Elastic 表示系统可以根据负载情况和相关策略自动调整计算资源，所以也称为 Auto Scaling。例如一个电商应用会在大促时有更大的负载量，则需要自动添加更多的服务器等资源保障系统正常提供服务，而在平时负载量小的时候，则自动减少资源来控制成本。当我们看到“弹性伸缩”这个术语时，要知道这里的“弹性”代表的意思就是 elastic。

例如，Kubernetes 提供了 HorizontalPodAutoscaler，支持 Pod 水平自动扩缩容。阿里云等商业云平台也都提供了类似的弹性伸缩服务（Elastic Scaling Service），可根据负载情况和策略自动调整计算能力（即实例数量）。

Resilient

Elastic 代表的“弹性”强调的是复原能力。

在《Designing Data-Intensive Applications》一书中，对 resilient 的定义：

The things that can go wrong are called faults, and systems that anticipate faults and can cope with them are called fault-tolerant or resilient.
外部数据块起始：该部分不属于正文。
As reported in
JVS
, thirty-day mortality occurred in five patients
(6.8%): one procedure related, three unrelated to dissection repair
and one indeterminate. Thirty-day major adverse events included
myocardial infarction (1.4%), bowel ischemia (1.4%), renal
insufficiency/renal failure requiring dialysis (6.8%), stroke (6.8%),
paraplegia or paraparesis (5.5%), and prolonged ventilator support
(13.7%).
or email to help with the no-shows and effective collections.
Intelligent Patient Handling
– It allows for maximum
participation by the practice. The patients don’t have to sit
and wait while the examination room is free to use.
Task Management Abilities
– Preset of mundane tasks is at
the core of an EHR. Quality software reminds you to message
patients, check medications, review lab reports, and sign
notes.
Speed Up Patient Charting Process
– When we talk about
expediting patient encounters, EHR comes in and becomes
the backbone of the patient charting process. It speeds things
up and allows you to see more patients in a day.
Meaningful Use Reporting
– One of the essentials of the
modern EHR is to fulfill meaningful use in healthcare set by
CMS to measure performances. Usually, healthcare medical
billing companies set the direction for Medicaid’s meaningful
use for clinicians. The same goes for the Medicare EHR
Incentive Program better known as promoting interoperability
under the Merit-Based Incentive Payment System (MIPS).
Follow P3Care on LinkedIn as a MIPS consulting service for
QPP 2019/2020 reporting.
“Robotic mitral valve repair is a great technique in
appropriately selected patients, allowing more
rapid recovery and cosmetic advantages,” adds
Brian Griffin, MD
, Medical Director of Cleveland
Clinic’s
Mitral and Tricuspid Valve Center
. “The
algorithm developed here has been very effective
翻译：可能出错的事情被称为故障，系统能够预测并应对故障的能力称为容错或弹性。

Resilient 表示系统有容错和故障恢复能力，从而系统具有可靠性。

例如，Java 著名的开源库 Hystrix 的介绍是这样的：

Hystrix is a latency and fault tolerance library designed to isolate points of access to remote systems, services and 3rd party libraries, stop cascading failure and enable resilience in complex distributed systems where failure is inevitable.
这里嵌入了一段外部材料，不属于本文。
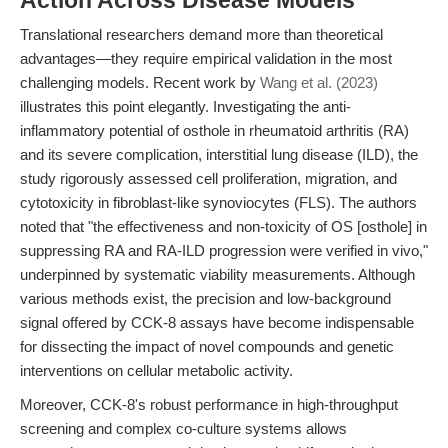
Action Across Disease Models
Translational researchers demand more than theoretical
advantages—they require empirical validation in the most
challenging models. Recent work by
Wang et al. (2023)
illustrates this point elegantly. Investigating the anti-
inflammatory potential of osthole in rheumatoid arthritis (RA)
and its severe complication, interstitial lung disease (ILD), the
study rigorously assessed cell proliferation, migration, and
cytotoxicity in fibroblast-like synoviocytes (FLS). The authors
noted that "the effectiveness and non-toxicity of OS [osthole] in
suppressing RA and RA-ILD progression were verified in vivo,"
underpinned by systematic viability measurements. Although
various methods exist, the precision and low-background
signal offered by CCK-8 assays have become indispensable
for dissecting the impact of novel compounds and genetic
interventions on cellular metabolic activity.
Moreover, CCK-8's robust performance in high-throughput
screening and complex co-culture systems allows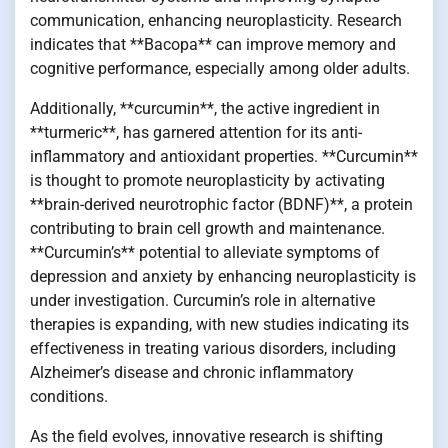
communication, enhancing neuroplasticity. Research
indicates that **Bacopa** can improve memory and
cognitive performance, especially among older adults.
Additionally, **curcumin**, the active ingredient in
**turmeric**, has garnered attention for its anti-
inflammatory and antioxidant properties. **Curcumin**
is thought to promote neuroplasticity by activating
**brain-derived neurotrophic factor (BDNF)**, a protein
contributing to brain cell growth and maintenance.
**Curcumin’s** potential to alleviate symptoms of
depression and anxiety by enhancing neuroplasticity is
under investigation. Curcumin’s role in alternative
therapies is expanding, with new studies indicating its
effectiveness in treating various disorders, including
Alzheimer’s disease and chronic inflammatory
conditions.
As the field evolves, innovative research is shifting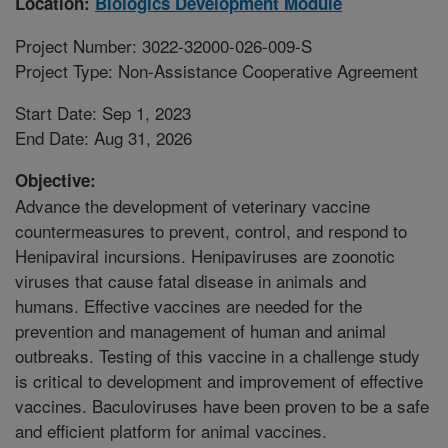
Location:
Biologics Development Module
Project Number: 3022-32000-026-009-S
Project Type: Non-Assistance Cooperative Agreement
Start Date: Sep 1, 2023
End Date: Aug 31, 2026
Objective:
Advance the development of veterinary vaccine
countermeasures to prevent, control, and respond to
Henipaviral incursions. Henipaviruses are zoonotic
viruses that cause fatal disease in animals and
humans. Effective vaccines are needed for the
prevention and management of human and animal
outbreaks. Testing of this vaccine in a challenge study
is critical to development and improvement of effective
vaccines. Baculoviruses have been proven to be a safe
and efficient platform for animal vaccines.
这里的 resilience 当然指的不是弹性伸缩能力，而是容错能力。

除 Hystrix 外，其它开源的容错库：

Resilience4j: Resilience4j is a fault tolerance library designed for Java8 and functional programming.
Sentinel: A powerful flow control component enabling reliability, resilience and monitoring for microservices.
Polly: Polly is a .NET resilience and transient-fault-handling library that allows developers to express policies such as Retry, Circuit Breaker, Timeout, Bulkhead Isolation, and Fallback in a fluent and thread-safe manner.
go-resiliency: Resiliency patterns for golang.
Semian: Resiliency toolkit for Ruby for failing fast.
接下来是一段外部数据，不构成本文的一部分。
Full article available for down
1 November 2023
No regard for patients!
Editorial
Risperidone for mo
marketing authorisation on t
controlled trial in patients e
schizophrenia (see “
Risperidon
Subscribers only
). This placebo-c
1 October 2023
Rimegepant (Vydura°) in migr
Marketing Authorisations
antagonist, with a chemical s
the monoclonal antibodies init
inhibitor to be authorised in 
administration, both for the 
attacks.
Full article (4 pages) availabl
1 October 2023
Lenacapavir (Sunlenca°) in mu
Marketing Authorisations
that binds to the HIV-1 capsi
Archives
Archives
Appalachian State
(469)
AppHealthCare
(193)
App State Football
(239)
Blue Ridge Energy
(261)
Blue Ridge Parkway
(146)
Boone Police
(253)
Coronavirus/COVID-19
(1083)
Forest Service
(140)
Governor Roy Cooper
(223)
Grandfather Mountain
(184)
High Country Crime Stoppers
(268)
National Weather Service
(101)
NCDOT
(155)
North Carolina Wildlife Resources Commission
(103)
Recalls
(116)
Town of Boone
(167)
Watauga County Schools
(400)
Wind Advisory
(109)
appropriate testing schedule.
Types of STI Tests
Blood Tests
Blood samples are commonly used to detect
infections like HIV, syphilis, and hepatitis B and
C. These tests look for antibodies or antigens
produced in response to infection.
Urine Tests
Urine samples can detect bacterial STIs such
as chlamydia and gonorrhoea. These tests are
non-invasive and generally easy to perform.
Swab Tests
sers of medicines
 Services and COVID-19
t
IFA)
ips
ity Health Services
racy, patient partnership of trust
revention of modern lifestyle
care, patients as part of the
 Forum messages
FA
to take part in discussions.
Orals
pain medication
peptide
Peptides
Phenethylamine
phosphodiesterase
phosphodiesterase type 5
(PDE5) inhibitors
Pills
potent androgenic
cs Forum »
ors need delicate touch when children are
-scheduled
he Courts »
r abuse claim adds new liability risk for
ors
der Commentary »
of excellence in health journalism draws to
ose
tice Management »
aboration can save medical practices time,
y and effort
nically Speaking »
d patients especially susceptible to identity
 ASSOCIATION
实现 resilient 的策略通常包括断路器（Circuit Breaker）、限流器（Rate Limiter）、重试（Retry）、舱壁（Bulkhead）等，更多可参考：https://github.com/App-vNext/Polly#resilience-policies 。

下面简单介绍常用的几种容错的策略：

重试（Retry）：很多错误是短暂的并且可以自动恢复的，对这种问题采用重试策略。
断路器（Circuit Breaker）：类似于电路或股市中的“熔断”概念，当系统发生严重故障（大量超时或失败）时，为了避免后续持续不断的请求导致故障系统过载，超时导致网络、线程资源占用，最终产生雪崩，而在一段时间内直接 fail fast（快速失败，即直接返回错误而不再去请求故障的系统模块）。
舱壁（Bulkhead）：《泰坦尼克号》电影中有一段对船体的描述：船体包含 16 个相互隔离的水密舱，即使有 4 个水密舱受损进水也能保证船漂浮在海面上。架构设计中舱壁模式参考的就是这种方式，将资源进行隔离，例如可以为调用多个服务的消费者分配每个服务独立的连接池，从而保证一种故障只会影响到其对应的资源，而不会造成级联故障。
限流器（Rate Limiter）：通过限流算法（如令牌桶算法、漏桶算法），限制在特定时间段内的执行次数、数据量等指标，从而防止系统过载。